Academy Award nominee Todd Lieberman (C’95) is one of the most successful producers in Hollywood. As the co-founder of Mandeville Films and Television, he has produced various critically acclaimed films such as The Fighter and the recent live action version of Beauty and the Beast. His new film Stronger, starring Jake Gyllenhaal, is released this Friday. It tells the powerful true story of Jeff Bauman, who lost both of his legs in the 2013 Boston Marathon bombing. Street reviewed the movie, and we also met up with Lieberman before the screening to discuss his time at Penn, his career, and his new film.

Street: How did your time at Penn influence your career?

Todd Lieberman: Even though growing up in Cleveland I wrote, acted, directed and produced plays, I have always been a movie fan. When I got to Penn, there was this great creative community outlet to exercise those desires. Sometime during my freshman year, I saw a Mask and Wig performance and was kind of blown away by it. I think in a way those fours years of extreme camaraderie that I experienced with those guys certainly aided the idea of what it means to mount a production. I can probably draw a direct parallel to that and what it means to produce.

Street: What do you look for in a good story?

TL: I directly respond to things that emotionally move me, where I feel like I am taken on a journey, relating to people or characters and then in the end feeling compelled to do something. That doesn't necessarily mean specifically to do something, like go out and run a race, but I like the idea of when a movie is done that I feel better than I did when I went into it. Before I think about who the audience is or how commercial it[a film] might be, I am thinking about is it emotionally touching me. Do I feel that I benefited somehow from reading this script?

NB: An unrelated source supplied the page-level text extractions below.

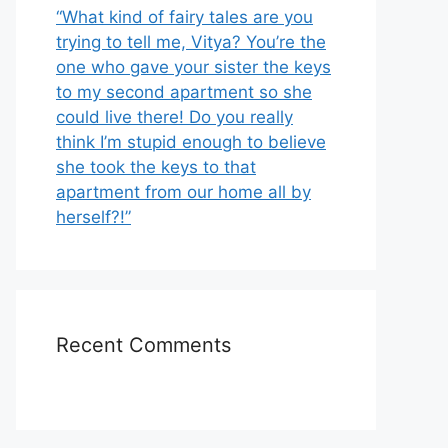
“What kind of fairy tales are you
trying to tell me, Vitya? You’re the
one who gave your sister the keys
to my second apartment so she
could live there! Do you really
think I’m stupid enough to believe
she took the keys to that
apartment from our home all by
herself?!”
Recent Comments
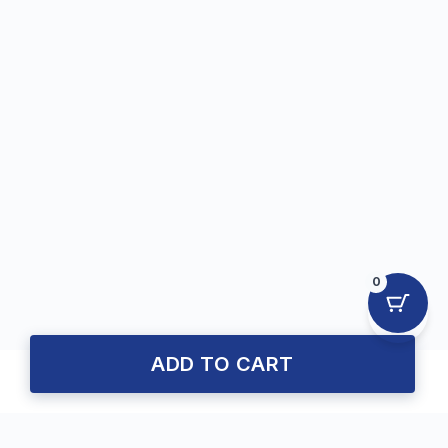
0
ADD TO CART
About Us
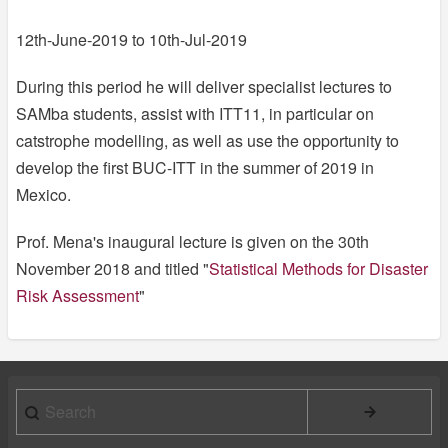
12th-June-2019 to 10th-Jul-2019
During this period he will deliver specialist lectures to
SAMba students, assist with ITT11, in particular on
catstrophe modelling, as well as use the opportunity to
develop the first BUC-ITT in the summer of 2019 in
Mexico.
Prof. Mena's inaugural lecture is given on the 30th
November 2018 and titled "
Statistical Methods for Disaster
Risk Assessment
"
Search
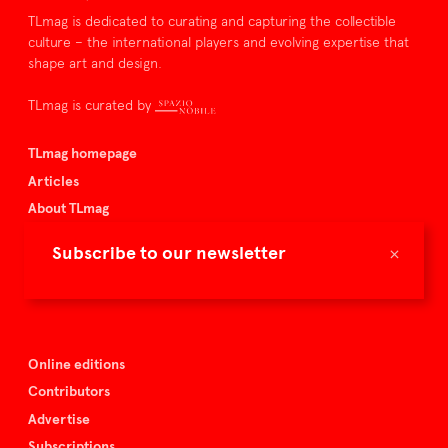
TLmag is dedicated to curating and capturing the collectible
culture – the international players and evolving expertise that
shape art and design.
TLmag is curated by
TLmag homepage
Articles
About TLmag
Buy the magazine
×
Subscribe to our newsletter
Spazio Nobile
Events
Online editions
Contributors
Advertise
Subscriptions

That is what initially compelled me to want to do Stronger.

Street: How did you find the idea for Stronger?

TL: I heard a one liner, frankly. I was sitting down with an agent and he said that there is a guy that I am about to work with who is thinking about writing a book about his experience of healing both physically and psychologically from the Boston Marathon bombing after losing both of his legs. So figuratively and literally, it is about a guy who learns to get back up on two feet again. That to me sounded really compelling. It just so happened that when I started investigating the story and talking to Jeff [Bauman], he is an incredible person and there were so many more layers to this story than I could have even imagined.

Street: How did you strike a balance between making sure Stronger was a film that was emotional without being sappy?

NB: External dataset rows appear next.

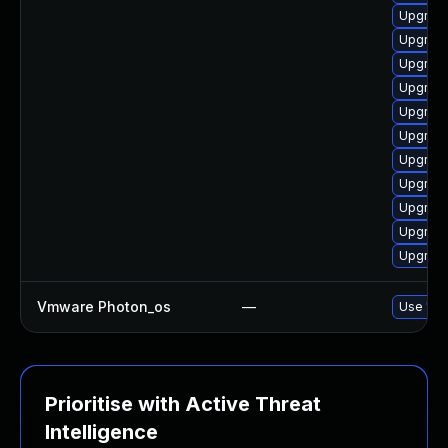
Upgrade
Upgrade
Upgrade
Upgrade
Upgrade
Upgrade
Upgrade
Upgrade
Upgrade
Upgrade
Upgrade
Vmware Photon_os
—
Use 'tdn
Prioritise with Active Threat
Intelligence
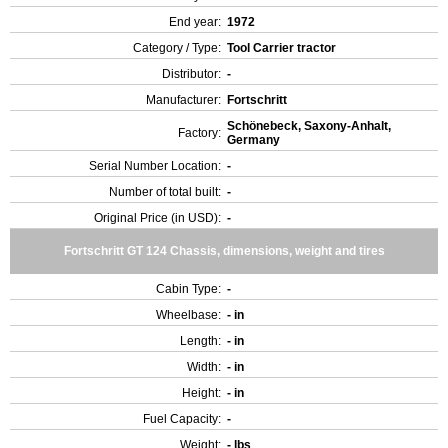
End year:
1972
Category / Type:
Tool Carrier tractor
Distributor:
-
Manufacturer:
Fortschritt
Schönebeck, Saxony-Anhalt,
Factory:
Germany
Serial Number Location:
-
Number of total built:
-
Original Price (in USD):
-
Fortschritt GT 124 Chassis, dimensions, weight and tires
Cabin Type:
-
Wheelbase:
- in
Length:
- in
Width:
- in
Height:
- in
Fuel Capacity:
-
Weight:
- lbs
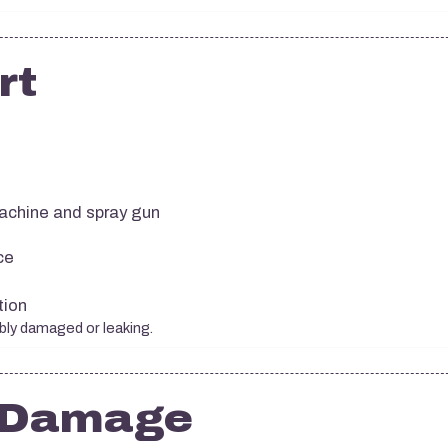
rt
achine and spray gun
ce
tion
ibly damaged or leaking.
e Damage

TL: I think with this movie in particular, the subject matter is so heavy and the real people involved are so unique that my goal and then all of our collective filmmaking groups’ goal from the very beginning was to just be as absolutely authentic as possible. From there we would find the truth. So we didn't schmaltz it up, we did not “Hollywood” it up to use a cliche term. There is also a sense of humor that Jeff [Bauman] has and so there is this tight rope of a balancing act that David Gordon Green, the director, and we all accomplish which I think manages to avoid those cliche traps of a conventional inspirational tale, while still getting the inspiration.

Street: How do you consolidate what you like and what you think an audience will enjoy?

TL: I stick to my taste and what inspires me. That is really regardless of genre. I was making a joke earlier today about when I first moved to L.A. You are a 22–year–old kid and your experience is basically everything before 22 years. You come out to L.A., and you want to make movies and you think, “you know what would be a great idea for a TV show, four guys who move to L.A. and live in a house and they all want to be in the movie business.” Well, that’s your experience, that's what you know up to that point, but maybe not everyone else will want that. My taste has evolved, certainly. But again whether it's a comedy, drama, action, I am always looking for character at the center of it. I will always sacrifice plot moves for emotion and character. Stronger is really a character journey. The plot to me was always secondary to the authenticity of this guy’s real inner workings and emotional experience of going through this trauma.

Street: How do you deal with portraying such a specific and horrific historical moment like the Boston Marathon bombing?

TL: Obviously it is a very sensitive subject. It was very important to me from the very beginning to make sure that the real people, Jeff, his family and also the city of Boston itself were comfortable with the idea of even making a movie and then making a movie in such a way where it portrayed the realism of all the struggles that this particular gentleman went through. I sat with Boston Mayor Marty Walsh, I sat with the head of the Boston Athletics Association who runs the marathon, I sat with high level city officials, hung out and spent an extraordinary amount of time with Jeff and his family. I basically [told them] my intention for the film. I [told them] that I want[ed] to make a movie about uplift and show to other people how going through pain, which we all experience in one way or another and your’s is extraordinary, how you are able to push through that and get to the other side and find the light. It was essential to me that we shoot it in Boston and we hire locals and real people. That was first and foremost. The second part of it was that the film had always been from the very beginning about a family. The event was the launching pad in a way for a family in struggle. At some point every one of us will deal or has dealt with some kind of pain, some kind of tragedy. There is bad stuff that happens and we can’t control that, but what we can control is the way we deal with it. This movie has always been about that to me, less so about the specific event that happened and more the aftermath of how one deals with it.